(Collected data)
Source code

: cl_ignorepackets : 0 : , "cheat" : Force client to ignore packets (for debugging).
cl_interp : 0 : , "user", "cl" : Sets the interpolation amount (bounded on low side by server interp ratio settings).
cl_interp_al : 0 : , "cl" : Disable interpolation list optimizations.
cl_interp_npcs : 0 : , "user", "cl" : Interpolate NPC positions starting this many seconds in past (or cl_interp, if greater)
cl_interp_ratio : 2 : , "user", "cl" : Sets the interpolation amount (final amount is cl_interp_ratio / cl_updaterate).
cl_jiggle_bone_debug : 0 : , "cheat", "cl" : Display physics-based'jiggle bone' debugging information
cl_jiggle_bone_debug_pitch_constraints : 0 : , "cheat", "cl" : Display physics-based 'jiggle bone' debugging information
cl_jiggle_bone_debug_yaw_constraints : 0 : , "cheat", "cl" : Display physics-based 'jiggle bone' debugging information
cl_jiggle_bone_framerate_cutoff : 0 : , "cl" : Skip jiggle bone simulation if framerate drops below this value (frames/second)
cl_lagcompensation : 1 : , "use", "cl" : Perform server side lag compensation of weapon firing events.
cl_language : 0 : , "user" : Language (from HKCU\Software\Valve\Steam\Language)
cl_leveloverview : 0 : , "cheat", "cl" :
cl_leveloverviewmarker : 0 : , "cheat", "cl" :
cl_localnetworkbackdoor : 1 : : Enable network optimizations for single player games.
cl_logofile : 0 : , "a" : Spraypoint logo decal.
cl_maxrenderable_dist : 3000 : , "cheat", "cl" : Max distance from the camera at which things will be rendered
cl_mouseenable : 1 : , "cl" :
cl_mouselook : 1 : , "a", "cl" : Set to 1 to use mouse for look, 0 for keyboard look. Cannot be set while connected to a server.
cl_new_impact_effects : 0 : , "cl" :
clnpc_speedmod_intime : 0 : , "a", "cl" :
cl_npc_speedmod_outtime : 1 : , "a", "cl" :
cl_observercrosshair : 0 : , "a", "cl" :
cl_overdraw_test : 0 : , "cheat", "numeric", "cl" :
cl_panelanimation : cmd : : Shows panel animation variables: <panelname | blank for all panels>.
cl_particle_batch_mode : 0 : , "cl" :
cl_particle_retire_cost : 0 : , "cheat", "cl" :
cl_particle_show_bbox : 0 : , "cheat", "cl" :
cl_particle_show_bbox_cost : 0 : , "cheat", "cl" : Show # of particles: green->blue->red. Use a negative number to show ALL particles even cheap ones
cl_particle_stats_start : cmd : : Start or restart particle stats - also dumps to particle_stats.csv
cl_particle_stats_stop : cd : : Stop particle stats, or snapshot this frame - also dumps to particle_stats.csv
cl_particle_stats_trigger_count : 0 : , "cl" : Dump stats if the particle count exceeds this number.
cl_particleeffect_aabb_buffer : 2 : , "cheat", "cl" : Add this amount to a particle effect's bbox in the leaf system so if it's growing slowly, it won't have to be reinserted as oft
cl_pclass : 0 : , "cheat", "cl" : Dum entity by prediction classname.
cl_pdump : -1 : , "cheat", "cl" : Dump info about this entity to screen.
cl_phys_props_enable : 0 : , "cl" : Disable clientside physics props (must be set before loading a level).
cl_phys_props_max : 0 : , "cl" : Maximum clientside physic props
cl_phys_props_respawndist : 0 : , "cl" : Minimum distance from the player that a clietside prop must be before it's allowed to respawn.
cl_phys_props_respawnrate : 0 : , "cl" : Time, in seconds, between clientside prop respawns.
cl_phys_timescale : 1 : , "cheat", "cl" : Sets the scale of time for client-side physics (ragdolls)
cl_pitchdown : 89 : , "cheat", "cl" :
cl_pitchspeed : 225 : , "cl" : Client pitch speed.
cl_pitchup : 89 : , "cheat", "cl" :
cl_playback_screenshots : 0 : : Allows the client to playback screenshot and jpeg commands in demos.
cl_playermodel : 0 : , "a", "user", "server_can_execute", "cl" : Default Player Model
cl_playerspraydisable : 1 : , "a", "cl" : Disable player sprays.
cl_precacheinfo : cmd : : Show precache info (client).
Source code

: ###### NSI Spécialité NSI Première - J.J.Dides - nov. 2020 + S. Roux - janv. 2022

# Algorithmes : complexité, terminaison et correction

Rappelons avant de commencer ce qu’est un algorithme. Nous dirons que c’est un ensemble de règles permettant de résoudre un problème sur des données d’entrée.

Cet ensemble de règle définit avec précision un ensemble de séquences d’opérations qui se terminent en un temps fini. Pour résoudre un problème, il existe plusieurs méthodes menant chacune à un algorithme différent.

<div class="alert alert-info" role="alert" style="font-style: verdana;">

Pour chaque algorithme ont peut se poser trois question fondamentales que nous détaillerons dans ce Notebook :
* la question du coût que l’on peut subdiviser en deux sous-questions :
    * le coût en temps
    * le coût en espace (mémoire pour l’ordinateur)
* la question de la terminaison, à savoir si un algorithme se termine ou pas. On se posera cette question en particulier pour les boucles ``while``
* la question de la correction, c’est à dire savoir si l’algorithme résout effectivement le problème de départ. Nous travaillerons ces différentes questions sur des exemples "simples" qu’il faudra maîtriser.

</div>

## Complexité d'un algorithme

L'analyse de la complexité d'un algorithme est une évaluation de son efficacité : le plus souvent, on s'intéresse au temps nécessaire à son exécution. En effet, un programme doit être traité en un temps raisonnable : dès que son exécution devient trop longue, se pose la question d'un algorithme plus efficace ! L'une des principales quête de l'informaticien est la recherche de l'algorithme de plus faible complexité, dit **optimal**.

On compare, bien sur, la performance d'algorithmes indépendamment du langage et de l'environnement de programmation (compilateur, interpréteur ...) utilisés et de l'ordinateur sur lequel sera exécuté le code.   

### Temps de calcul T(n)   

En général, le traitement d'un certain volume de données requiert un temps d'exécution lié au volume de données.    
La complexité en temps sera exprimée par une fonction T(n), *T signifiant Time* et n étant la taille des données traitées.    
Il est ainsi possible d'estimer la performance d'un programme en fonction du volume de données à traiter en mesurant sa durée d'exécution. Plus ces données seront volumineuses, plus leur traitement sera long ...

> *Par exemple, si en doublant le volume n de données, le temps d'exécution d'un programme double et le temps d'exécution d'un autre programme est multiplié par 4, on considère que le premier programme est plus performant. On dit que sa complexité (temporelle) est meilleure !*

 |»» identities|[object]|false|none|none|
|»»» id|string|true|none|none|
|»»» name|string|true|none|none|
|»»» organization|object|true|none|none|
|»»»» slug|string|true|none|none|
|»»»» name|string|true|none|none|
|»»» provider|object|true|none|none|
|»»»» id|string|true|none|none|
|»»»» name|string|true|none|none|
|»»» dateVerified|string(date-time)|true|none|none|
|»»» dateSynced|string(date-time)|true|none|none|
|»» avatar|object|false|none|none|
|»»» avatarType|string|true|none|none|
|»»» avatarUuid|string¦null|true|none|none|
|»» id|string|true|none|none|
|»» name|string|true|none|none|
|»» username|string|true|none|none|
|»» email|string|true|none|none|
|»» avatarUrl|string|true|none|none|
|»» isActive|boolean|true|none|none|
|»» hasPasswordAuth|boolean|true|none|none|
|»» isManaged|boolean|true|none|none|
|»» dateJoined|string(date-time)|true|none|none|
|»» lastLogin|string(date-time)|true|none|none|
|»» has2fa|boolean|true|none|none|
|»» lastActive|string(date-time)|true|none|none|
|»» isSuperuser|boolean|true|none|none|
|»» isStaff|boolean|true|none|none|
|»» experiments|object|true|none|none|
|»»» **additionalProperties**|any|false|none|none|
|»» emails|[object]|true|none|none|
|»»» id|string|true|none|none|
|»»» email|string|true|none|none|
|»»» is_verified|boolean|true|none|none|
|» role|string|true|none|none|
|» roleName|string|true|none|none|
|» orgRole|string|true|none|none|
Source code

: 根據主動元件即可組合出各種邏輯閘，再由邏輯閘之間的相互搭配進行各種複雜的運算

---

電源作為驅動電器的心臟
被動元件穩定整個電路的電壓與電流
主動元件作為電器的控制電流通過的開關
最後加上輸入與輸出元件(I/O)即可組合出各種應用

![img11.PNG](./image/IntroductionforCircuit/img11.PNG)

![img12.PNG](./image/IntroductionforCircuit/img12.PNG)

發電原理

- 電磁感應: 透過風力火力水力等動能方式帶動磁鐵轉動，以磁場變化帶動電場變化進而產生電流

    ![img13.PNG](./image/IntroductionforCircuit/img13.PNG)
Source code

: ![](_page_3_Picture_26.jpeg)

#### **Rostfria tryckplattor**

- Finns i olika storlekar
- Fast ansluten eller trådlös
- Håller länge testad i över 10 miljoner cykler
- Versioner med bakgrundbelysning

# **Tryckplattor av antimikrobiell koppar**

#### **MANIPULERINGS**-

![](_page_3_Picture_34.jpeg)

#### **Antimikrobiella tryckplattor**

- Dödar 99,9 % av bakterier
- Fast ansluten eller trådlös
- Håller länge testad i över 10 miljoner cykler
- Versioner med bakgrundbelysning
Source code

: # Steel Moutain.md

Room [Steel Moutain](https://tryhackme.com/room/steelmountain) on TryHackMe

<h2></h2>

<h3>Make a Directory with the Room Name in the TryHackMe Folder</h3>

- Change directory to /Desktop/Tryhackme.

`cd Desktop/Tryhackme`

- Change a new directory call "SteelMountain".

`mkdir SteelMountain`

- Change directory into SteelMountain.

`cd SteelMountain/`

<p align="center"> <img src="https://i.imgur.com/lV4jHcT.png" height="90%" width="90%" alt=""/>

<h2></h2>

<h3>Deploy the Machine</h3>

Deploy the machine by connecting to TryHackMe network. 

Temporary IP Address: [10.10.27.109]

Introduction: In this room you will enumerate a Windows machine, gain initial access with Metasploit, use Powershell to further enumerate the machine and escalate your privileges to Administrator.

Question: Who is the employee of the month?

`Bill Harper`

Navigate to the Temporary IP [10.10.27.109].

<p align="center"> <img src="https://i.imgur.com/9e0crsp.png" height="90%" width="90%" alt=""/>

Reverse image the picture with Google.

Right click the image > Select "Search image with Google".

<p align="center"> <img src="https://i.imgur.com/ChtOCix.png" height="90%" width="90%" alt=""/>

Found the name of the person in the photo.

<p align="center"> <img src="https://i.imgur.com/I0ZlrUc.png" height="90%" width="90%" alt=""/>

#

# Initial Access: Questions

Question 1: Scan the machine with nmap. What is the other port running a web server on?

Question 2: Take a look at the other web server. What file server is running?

Task to carry out: Output the lines of the material from the line containing "Question: Who is the employee of the month?" to the line containing "Right click the", both included, as a JSON list of strings with one string per line and no blank lines.

Result for this task:
[
  "Question: Who is the employee of the month?",
  "`Bill Harper`",
  "Navigate to the Temporary IP [10.10.27.109].",
  "<p align=\"center\"> <img src=\"https://i.imgur.com/9e0crsp.png\" height=\"90%\" width=\"90%\" alt=\"\"/>",
  "Reverse image the picture with Google.",
  "Right click the image > Select \"Search image with Google\"."
]